Kalina
Moderator
Beberapa beritanya..
dan aku pribadi tak tau mau berkomentar apa..
dua berita dari dua sisi.. yang setuju dan gak setuju..
jujur, aku gak tau mau bela film atau pak mentri..
mau bela film.. tau sendiri kan, film indo gimana? (gak pantas dibela)
mau bela pak mentri.. mentri na der saderen!!
dan aku pribadi tak tau mau berkomentar apa..
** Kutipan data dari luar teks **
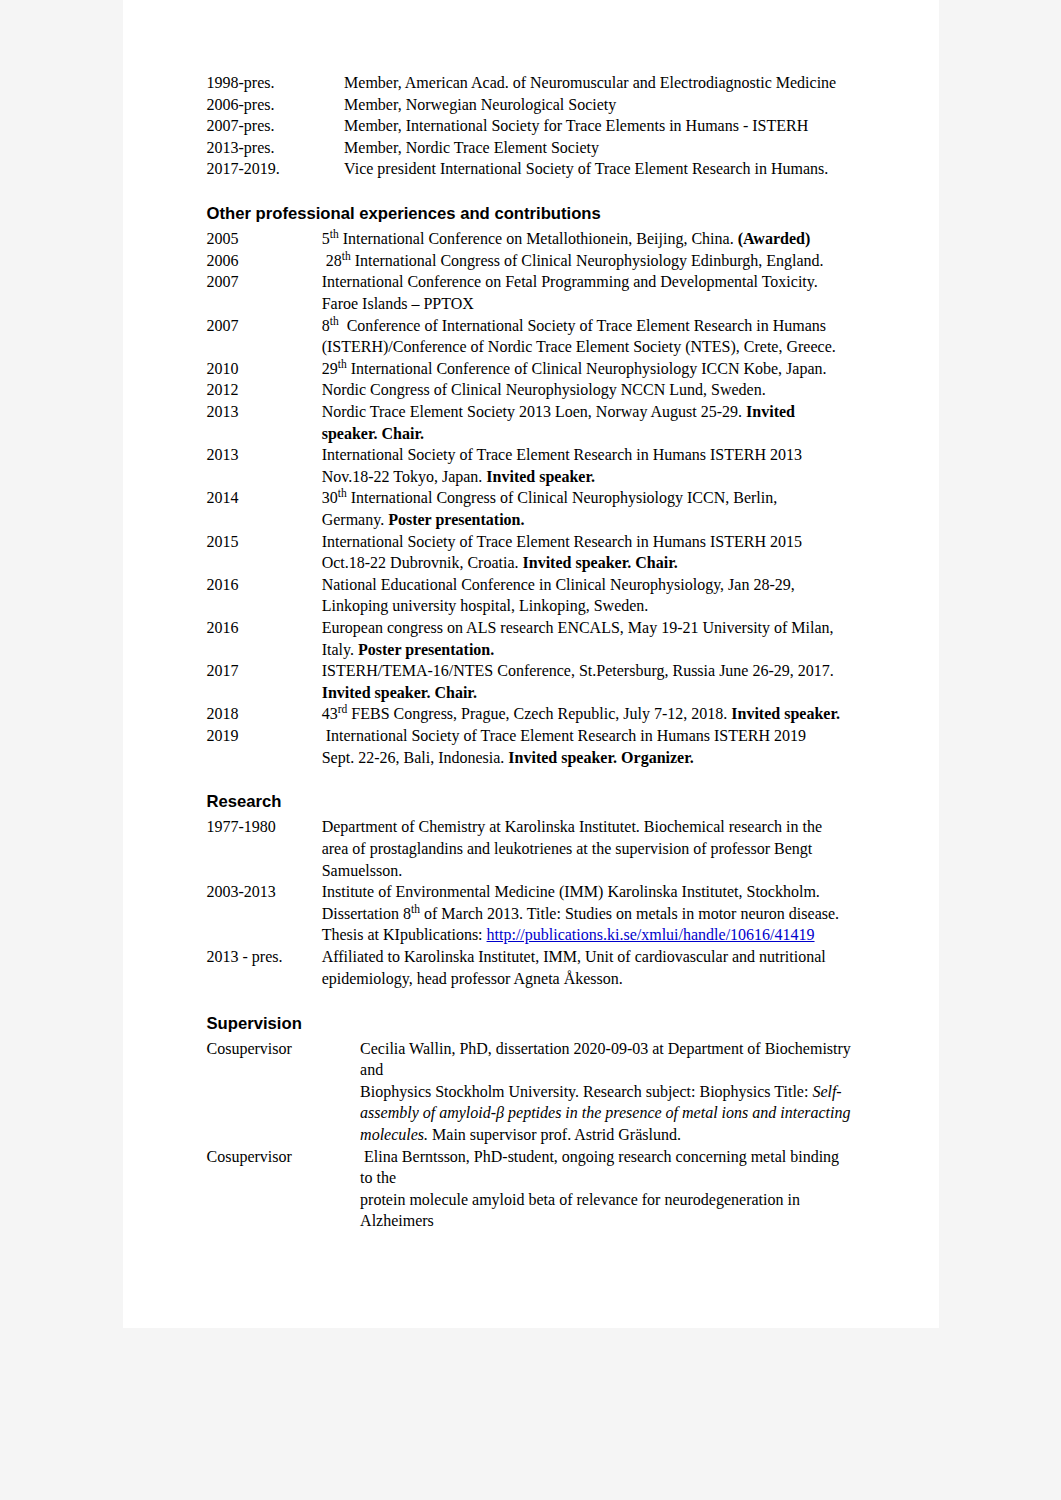1998-pres. Member, American Acad. of Neuromuscular and Electrodiagnostic Medicine
2006-pres. Member, Norwegian Neurological Society
2007-pres. Member, International Society for Trace Elements in Humans - ISTERH
2013-pres. Member, Nordic Trace Element Society
2017-2019. Vice president International Society of Trace Element Research in Humans.
Other professional experiences and contributions
2005 5th International Conference on Metallothionein, Beijing, China. (Awarded)
2006 28th International Congress of Clinical Neurophysiology Edinburgh, England.
2007 International Conference on Fetal Programming and Developmental Toxicity.
Faroe Islands – PPTOX
2007 8th Conference of International Society of Trace Element Research in Humans
(ISTERH)/Conference of Nordic Trace Element Society (NTES), Crete, Greece.
2010 29th International Conference of Clinical Neurophysiology ICCN Kobe, Japan.
2012 Nordic Congress of Clinical Neurophysiology NCCN Lund, Sweden.
2013 Nordic Trace Element Society 2013 Loen, Norway August 25-29. Invited
speaker. Chair.
2013 International Society of Trace Element Research in Humans ISTERH 2013
Nov.18-22 Tokyo, Japan. Invited speaker.
2014 30th International Congress of Clinical Neurophysiology ICCN, Berlin,
Germany. Poster presentation.
2015 International Society of Trace Element Research in Humans ISTERH 2015
Oct.18-22 Dubrovnik, Croatia. Invited speaker. Chair.
2016 National Educational Conference in Clinical Neurophysiology, Jan 28-29,
Linkoping university hospital, Linkoping, Sweden.
2016 European congress on ALS research ENCALS, May 19-21 University of Milan,
Italy. Poster presentation.
2017 ISTERH/TEMA-16/NTES Conference, St.Petersburg, Russia June 26-29, 2017.
Invited speaker. Chair.
2018 43rd FEBS Congress, Prague, Czech Republic, July 7-12, 2018. Invited speaker.
2019 International Society of Trace Element Research in Humans ISTERH 2019
Sept. 22-26, Bali, Indonesia. Invited speaker. Organizer.
Research
1977-1980 Department of Chemistry at Karolinska Institutet. Biochemical research in the
area of prostaglandins and leukotrienes at the supervision of professor Bengt
Samuelsson.
2003-2013 Institute of Environmental Medicine (IMM) Karolinska Institutet, Stockholm.
Dissertation 8th of March 2013. Title: Studies on metals in motor neuron disease.
Thesis at KIpublications: http://publications.ki.se/xmlui/handle/10616/41419
2013 - pres. Affiliated to Karolinska Institutet, IMM, Unit of cardiovascular and nutritional
epidemiology, head professor Agneta Åkesson.
Supervision
Cosupervisor Cecilia Wallin, PhD, dissertation 2020-09-03 at Department of Biochemistry and
Biophysics Stockholm University. Research subject: Biophysics Title: Self-
assembly of amyloid-β peptides in the presence of metal ions and interacting
molecules. Main supervisor prof. Astrid Gräslund.
Cosupervisor Elina Berntsson, PhD-student, ongoing research concerning metal binding to the
protein molecule amyloid beta of relevance for neurodegeneration in Alzheimers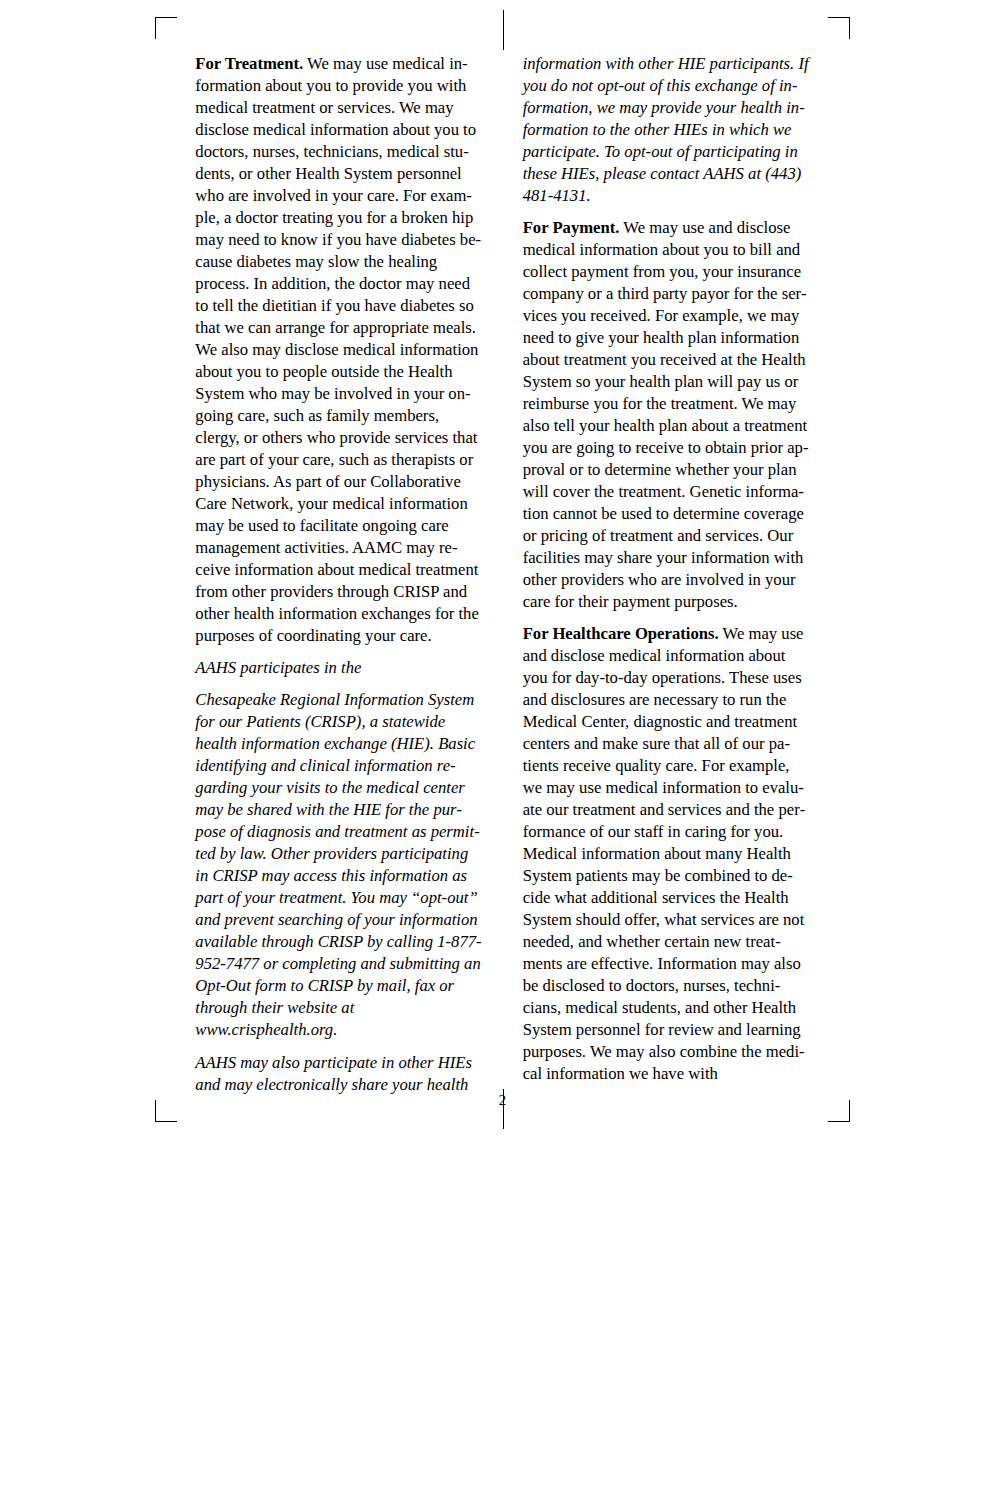For Treatment. We may use medical information about you to provide you with medical treatment or services. We may disclose medical information about you to doctors, nurses, technicians, medical students, or other Health System personnel who are involved in your care. For example, a doctor treating you for a broken hip may need to know if you have diabetes because diabetes may slow the healing process. In addition, the doctor may need to tell the dietitian if you have diabetes so that we can arrange for appropriate meals. We also may disclose medical information about you to people outside the Health System who may be involved in your ongoing care, such as family members, clergy, or others who provide services that are part of your care, such as therapists or physicians. As part of our Collaborative Care Network, your medical information may be used to facilitate ongoing care management activities. AAMC may receive information about medical treatment from other providers through CRISP and other health information exchanges for the purposes of coordinating your care.
AAHS participates in the
Chesapeake Regional Information System for our Patients (CRISP), a statewide health information exchange (HIE). Basic identifying and clinical information regarding your visits to the medical center may be shared with the HIE for the purpose of diagnosis and treatment as permitted by law. Other providers participating in CRISP may access this information as part of your treatment. You may “opt-out” and prevent searching of your information available through CRISP by calling 1-877-952-7477 or completing and submitting an Opt-Out form to CRISP by mail, fax or through their website at www.crisphealth.org.
AAHS may also participate in other HIEs and may electronically share your health information with other HIE participants. If you do not opt-out of this exchange of information, we may provide your health information to the other HIEs in which we participate. To opt-out of participating in these HIEs, please contact AAHS at (443) 481-4131.
For Payment. We may use and disclose medical information about you to bill and collect payment from you, your insurance company or a third party payor for the services you received. For example, we may need to give your health plan information about treatment you received at the Health System so your health plan will pay us or reimburse you for the treatment. We may also tell your health plan about a treatment you are going to receive to obtain prior approval or to determine whether your plan will cover the treatment. Genetic information cannot be used to determine coverage or pricing of treatment and services. Our facilities may share your information with other providers who are involved in your care for their payment purposes.
For Healthcare Operations. We may use and disclose medical information about you for day-to-day operations. These uses and disclosures are necessary to run the Medical Center, diagnostic and treatment centers and make sure that all of our patients receive quality care. For example, we may use medical information to evaluate our treatment and services and the performance of our staff in caring for you. Medical information about many Health System patients may be combined to decide what additional services the Health System should offer, what services are not needed, and whether certain new treatments are effective. Information may also be disclosed to doctors, nurses, technicians, medical students, and other Health System personnel for review and learning purposes. We may also combine the medical information we have with
2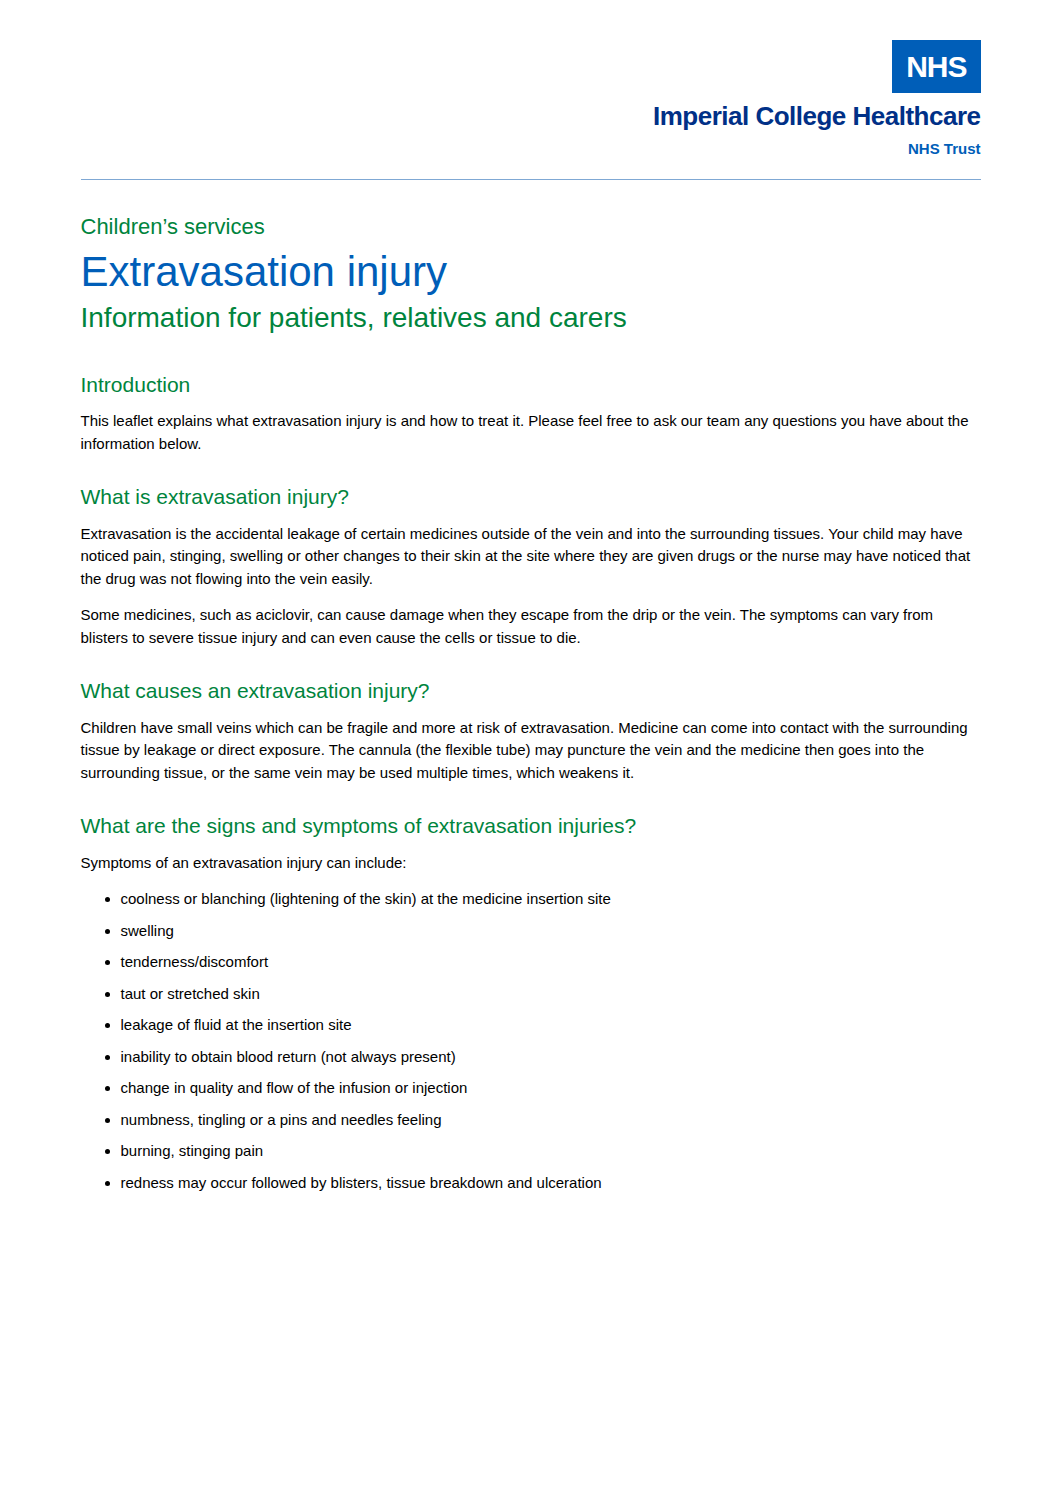NHS
Imperial College Healthcare
NHS Trust
Children’s services
Extravasation injury
Information for patients, relatives and carers
Introduction
This leaflet explains what extravasation injury is and how to treat it. Please feel free to ask our team any questions you have about the information below.
What is extravasation injury?
Extravasation is the accidental leakage of certain medicines outside of the vein and into the surrounding tissues. Your child may have noticed pain, stinging, swelling or other changes to their skin at the site where they are given drugs or the nurse may have noticed that the drug was not flowing into the vein easily.
Some medicines, such as aciclovir, can cause damage when they escape from the drip or the vein. The symptoms can vary from blisters to severe tissue injury and can even cause the cells or tissue to die.
What causes an extravasation injury?
Children have small veins which can be fragile and more at risk of extravasation. Medicine can come into contact with the surrounding tissue by leakage or direct exposure. The cannula (the flexible tube) may puncture the vein and the medicine then goes into the surrounding tissue, or the same vein may be used multiple times, which weakens it.
What are the signs and symptoms of extravasation injuries?
Symptoms of an extravasation injury can include:
coolness or blanching (lightening of the skin) at the medicine insertion site
swelling
tenderness/discomfort
taut or stretched skin
leakage of fluid at the insertion site
inability to obtain blood return (not always present)
change in quality and flow of the infusion or injection
numbness, tingling or a pins and needles feeling
burning, stinging pain
redness may occur followed by blisters, tissue breakdown and ulceration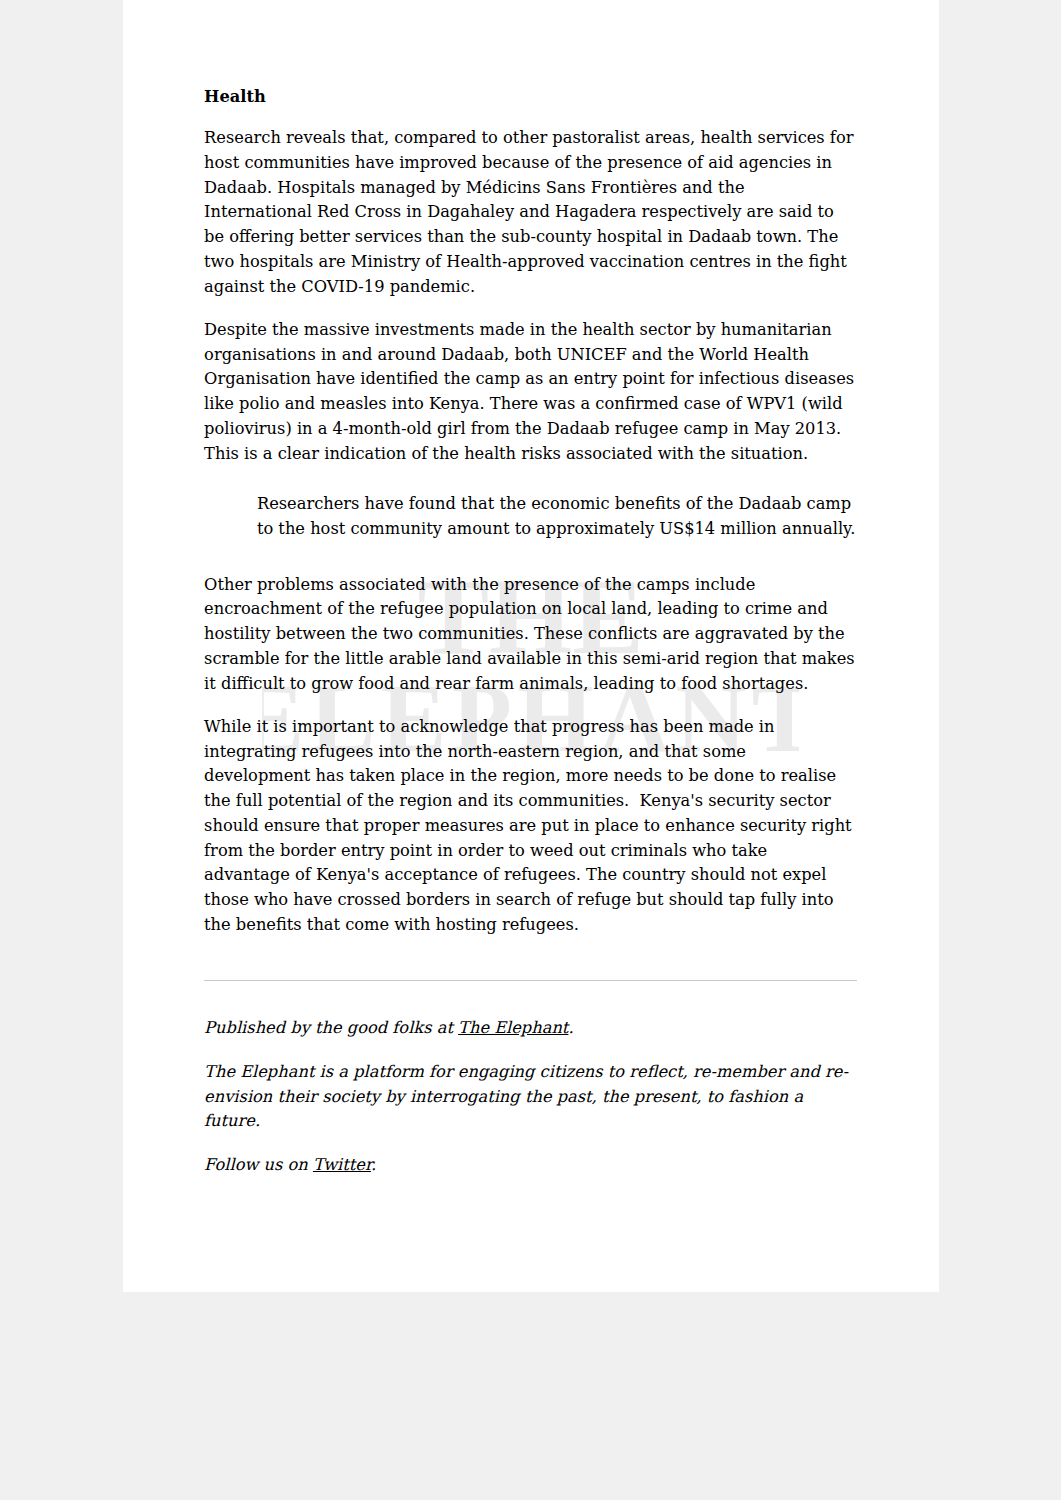Health
Research reveals that, compared to other pastoralist areas, health services for host communities have improved because of the presence of aid agencies in Dadaab. Hospitals managed by Médicins Sans Frontières and the International Red Cross in Dagahaley and Hagadera respectively are said to be offering better services than the sub-county hospital in Dadaab town. The two hospitals are Ministry of Health-approved vaccination centres in the fight against the COVID-19 pandemic.
Despite the massive investments made in the health sector by humanitarian organisations in and around Dadaab, both UNICEF and the World Health Organisation have identified the camp as an entry point for infectious diseases like polio and measles into Kenya. There was a confirmed case of WPV1 (wild poliovirus) in a 4-month-old girl from the Dadaab refugee camp in May 2013. This is a clear indication of the health risks associated with the situation.
Researchers have found that the economic benefits of the Dadaab camp to the host community amount to approximately US$14 million annually.
Other problems associated with the presence of the camps include encroachment of the refugee population on local land, leading to crime and hostility between the two communities. These conflicts are aggravated by the scramble for the little arable land available in this semi-arid region that makes it difficult to grow food and rear farm animals, leading to food shortages.
While it is important to acknowledge that progress has been made in integrating refugees into the north-eastern region, and that some development has taken place in the region, more needs to be done to realise the full potential of the region and its communities. Kenya's security sector should ensure that proper measures are put in place to enhance security right from the border entry point in order to weed out criminals who take advantage of Kenya's acceptance of refugees. The country should not expel those who have crossed borders in search of refuge but should tap fully into the benefits that come with hosting refugees.
Published by the good folks at The Elephant.
The Elephant is a platform for engaging citizens to reflect, re-member and re-envision their society by interrogating the past, the present, to fashion a future.
Follow us on Twitter.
[ Rabu, 09 September 2009 ]
UU Perfilman Disahkan DPR, Insan Film Berduka
JAKARTA - Deretan karangan bunga dari hampir seluruh rumah produksi film di Indonesia menghiasi halaman depan gedung Pusat Perfilman Haji Usmar Ismail (PPHUI) kemarin sore (8/9). Seluruhnya bertulisan duka cita atas disahkannya Undang-Undang (UU) Perfilman yang dilakukan oleh DPR.
Di dalam gedung, para insan film kompak berkumpul. Ada produser, sutradara, kamerawan, kru, dan sejumlah artis. Di antara mereka, tampak pasangan Ari Sihasale dan Nia Zulkarnaen, Fauzi Baadilla, Andi Soraya, serta Camelia Malik.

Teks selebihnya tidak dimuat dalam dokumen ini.